**Passage:**
Canadian ice hockey player

Brett Sonne (born May 16, 1989) is a Canadian former professional ice hockey centre. He is a former prospect of the St. Louis Blues organization, having been selected by the Blues in the third round, 85th overall, in the 2007 NHL entry draft. He is the 2009 recipient of the Four Broncos Memorial Trophy as WHL player of the year. Sonne was a member of the gold medal winning Canadian team at the 2009 World Junior Ice Hockey Championships

==Playing career==
Sonne began his major junior career with the Calgary Hitmen of the WHL in 2004–05, playing in six games as a 15-year-old. After a 21-point rookie campaign in 2005–06, he scored 21 goals the next season and was subsequently drafted 85th overall in the 2007 NHL entry draft by the St. Louis Blues. A strong start in the 2007–08 season was derailed when he suffered a broken ankle in November 2007 that caused him to miss the majority of the regular season. He emerged as a top player in the WHL, finishing third in league scoring in 2008–09 with 100 points 62 games. He was named to the WHL East First All-Star Team, along with teammates Paul Postma and Brandon Kozun, and won the Four Broncos Memorial Trophy as WHL player of the year, beating out Western Conference nominee and Bob Clarke Trophy-winner Casey Pierro-Zabotel of the Vancouver Giants.

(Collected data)
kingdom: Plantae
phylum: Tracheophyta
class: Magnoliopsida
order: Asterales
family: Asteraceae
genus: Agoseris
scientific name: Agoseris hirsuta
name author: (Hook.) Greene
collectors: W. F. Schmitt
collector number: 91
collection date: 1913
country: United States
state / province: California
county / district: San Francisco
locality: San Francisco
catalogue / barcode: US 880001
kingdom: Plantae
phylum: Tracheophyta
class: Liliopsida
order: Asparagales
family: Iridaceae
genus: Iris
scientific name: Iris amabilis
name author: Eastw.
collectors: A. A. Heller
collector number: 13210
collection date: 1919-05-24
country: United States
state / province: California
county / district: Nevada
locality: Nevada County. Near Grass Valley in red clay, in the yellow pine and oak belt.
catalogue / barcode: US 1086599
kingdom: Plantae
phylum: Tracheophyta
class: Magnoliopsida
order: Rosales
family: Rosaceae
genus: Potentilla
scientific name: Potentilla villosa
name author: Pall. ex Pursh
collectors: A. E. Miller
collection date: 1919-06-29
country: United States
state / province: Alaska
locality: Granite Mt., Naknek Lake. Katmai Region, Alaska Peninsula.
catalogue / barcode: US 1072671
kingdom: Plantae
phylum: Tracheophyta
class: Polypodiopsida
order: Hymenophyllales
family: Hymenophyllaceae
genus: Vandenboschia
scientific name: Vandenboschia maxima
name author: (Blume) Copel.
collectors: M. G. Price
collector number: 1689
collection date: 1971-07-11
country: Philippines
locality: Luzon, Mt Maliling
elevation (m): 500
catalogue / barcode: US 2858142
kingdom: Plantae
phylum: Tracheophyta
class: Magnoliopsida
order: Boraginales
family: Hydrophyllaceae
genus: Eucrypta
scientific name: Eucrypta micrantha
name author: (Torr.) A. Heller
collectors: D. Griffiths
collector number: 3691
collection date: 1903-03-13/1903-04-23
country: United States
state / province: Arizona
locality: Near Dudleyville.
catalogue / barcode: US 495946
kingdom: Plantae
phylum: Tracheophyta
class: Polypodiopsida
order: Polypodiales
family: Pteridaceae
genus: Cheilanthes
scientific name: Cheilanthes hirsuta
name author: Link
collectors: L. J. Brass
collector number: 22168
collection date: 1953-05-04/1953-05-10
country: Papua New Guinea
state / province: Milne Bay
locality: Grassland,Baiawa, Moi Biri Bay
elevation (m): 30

**Problem to work on:**
Translate this sentence from the passage on Brett Sonne into Spanish: "Sonne began his major junior career with the Calgary Hitmen of the WHL in 2004–05, playing in six games as a 15-year-old."

**Written solution:**
Sonne comenzó su carrera en el hockey júnior mayor con los Calgary Hitmen de la WHL en 2004–05, disputando seis partidos con 15 años.